Blog

1910 Camera Shoots Modern Junkyard Engines in Wintry Color

Our car experts choose every product we feature. We may earn money from the links on this page.

With 21st Century color film in a prewar (pre-WWI, that is) camera. Lamination Glossy Photo Pape

1910 Camera Shoots Modern Junkyard Engines in Wintry Color

If you spend a lot of time messing around with ancient film cameras and you spend even more time tromping around car graveyards looking for interesting bits of automotive history, why not combine the two? This time, I grabbed a 112-year-old camera from New York and loaded it with a New York film invented in 2008, then headed to a junkyard winter wonderland in Denver.

Ansco was a Binghamton-based camera and film company with roots going back to the 1880s. It was taken over by the German AFGA company in the 1920s, then was confiscated by the US government as enemy property during World War II, becoming GAF after the war.
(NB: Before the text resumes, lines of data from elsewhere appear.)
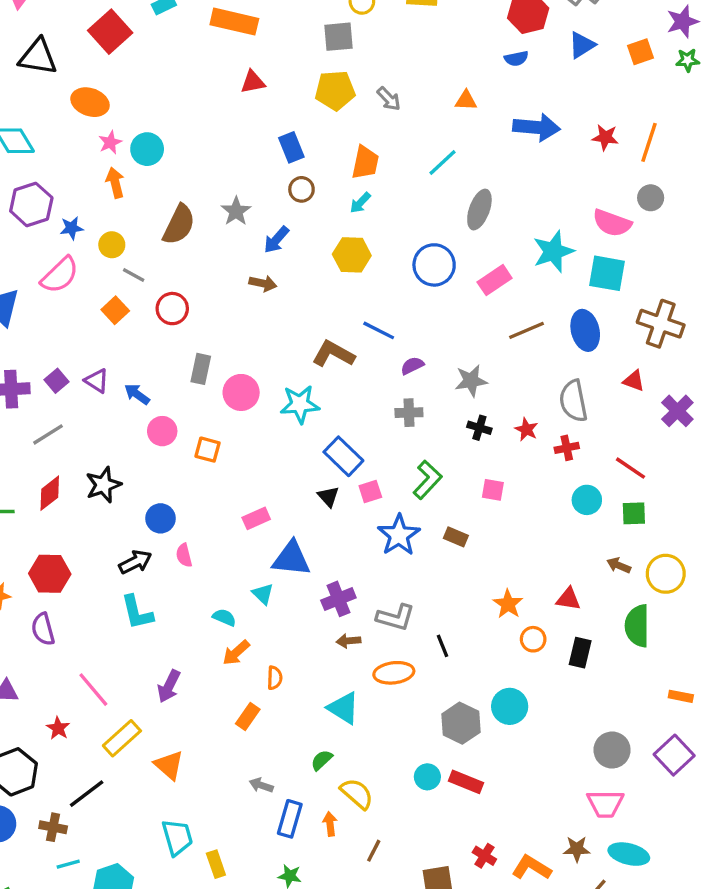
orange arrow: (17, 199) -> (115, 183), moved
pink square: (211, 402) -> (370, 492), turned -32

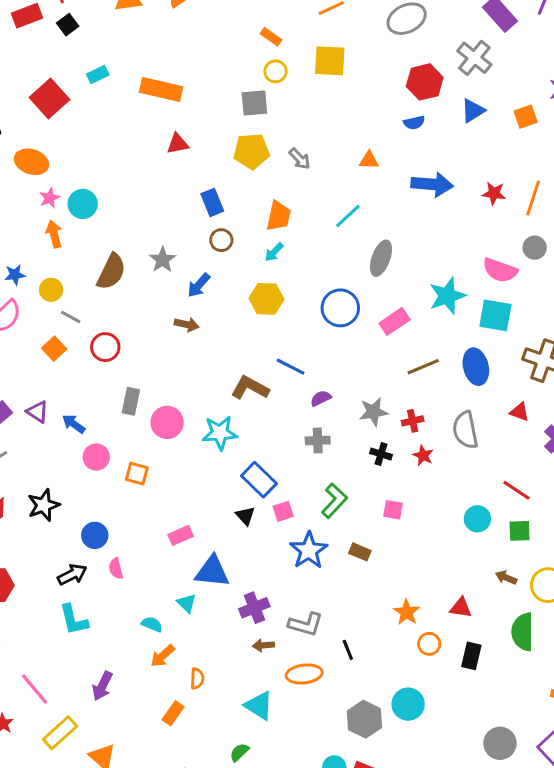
red cross: (567, 448) -> (413, 421), moved

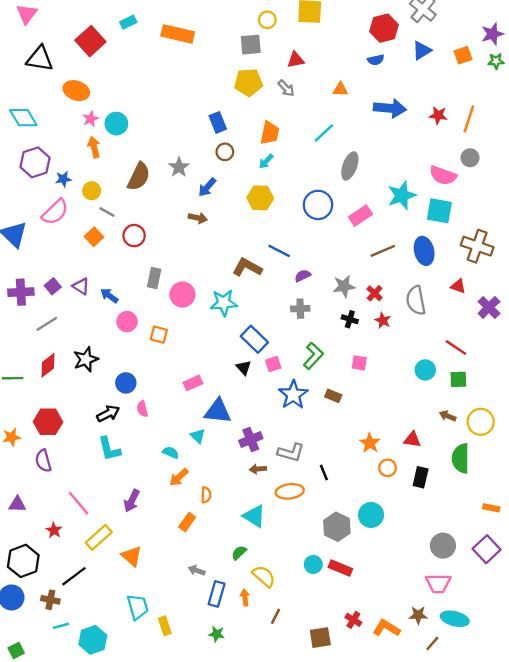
red triangle: (178, 144) -> (296, 60), moved
red cross: (413, 421) -> (375, 293), turned -35

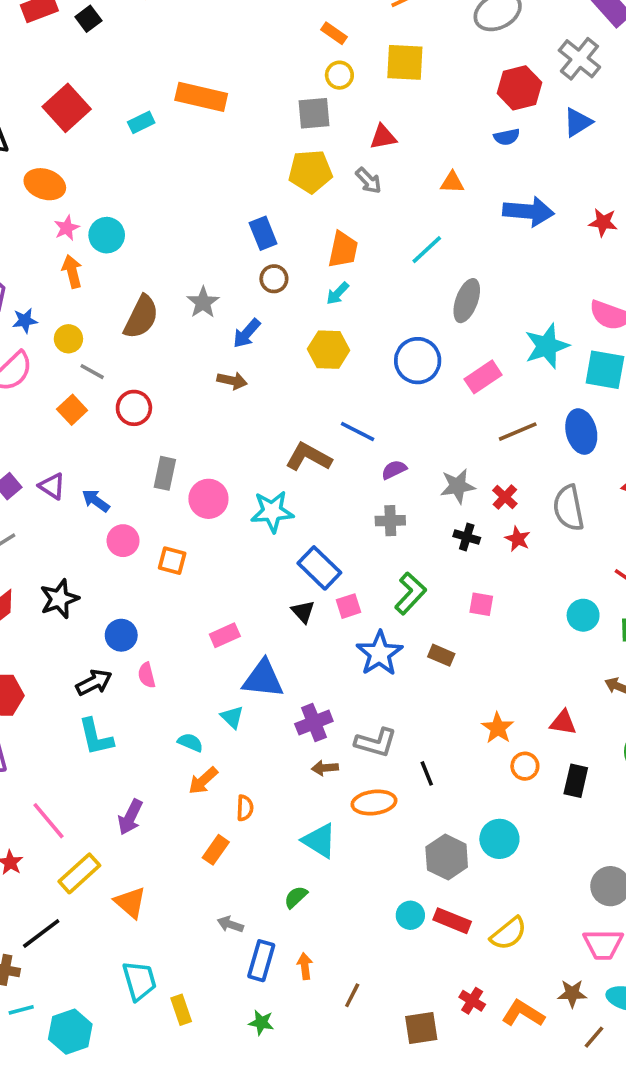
cyan rectangle: (128, 22) -> (141, 122), moved
yellow semicircle: (264, 576) -> (509, 933), moved, turned 100

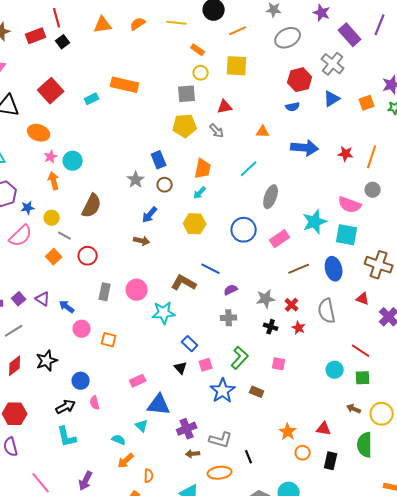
gray star: (203, 302) -> (136, 180), moved
pink circle: (208, 499) -> (137, 290), moved
blue rectangle: (319, 568) -> (190, 344), size x0.7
When Buster Brown, a comic-strip character who was the Bart Simpson of his day, became hugely popular in the early 1900s, Ansco licensed the name to use on cameras. This camera is a No. 2 Buster Brown Folding, a simple and fairly cheap bellows camera with fixed focus and seemingly random shutter speed (especially in cold temperatures).

The No. 2 Buster Brown Folding camera (not to be confused with Buster Brown shoes, another product that licensed the Buster Brown name in the early 1900s) takes 120 roll film, a format invented in 1901 and which is still readily available. Hey, some standards last a long time—you can still get D batteries, which first appeared in 1898, for example.

Color film was still in its infancy when this camera was new, the province of technologically adventurous experimental photographers. Kodak Ektar is the kind of stuff used by Very Expensive Wedding Photographers and their high-end medium-format cameras these days, and I don't shoot much of it because I can't develop it myself in the sink (as I do with my black-and-white photography). Fortunately, there's a business near me that processes C-41 color film quickly and cheaply.

The No. 2 Buster Brown's lens is a low-bidder no-name unit (at least there weren't plastic camera lenses yet in 1910) and the primitive shutter mechanism opens for somewhere between 1/4 and 1/50 of a second. It's a bit like driving a cheap 1910 car.

Hey, if I'll shoot Ektar in a camera made from a Camry side mirror, anything goes. My photography teachers from college would retroactively flunk me if they knew about this. Good thing I use a pen name!

You often find engines on the ground in self-service wrecking yards. Customers remove them with the transmission as a unit, then just buy the transmission. Sometimes they yank the engine and then realize there's something wrong with it and leave it behind. There's a lot of wrench-turning depicted in these images.

1910 Camera Shoots Modern Junkyard Engines in Wintry Color

Hot Stamping Foil These engines will go into The Crusher with everything else.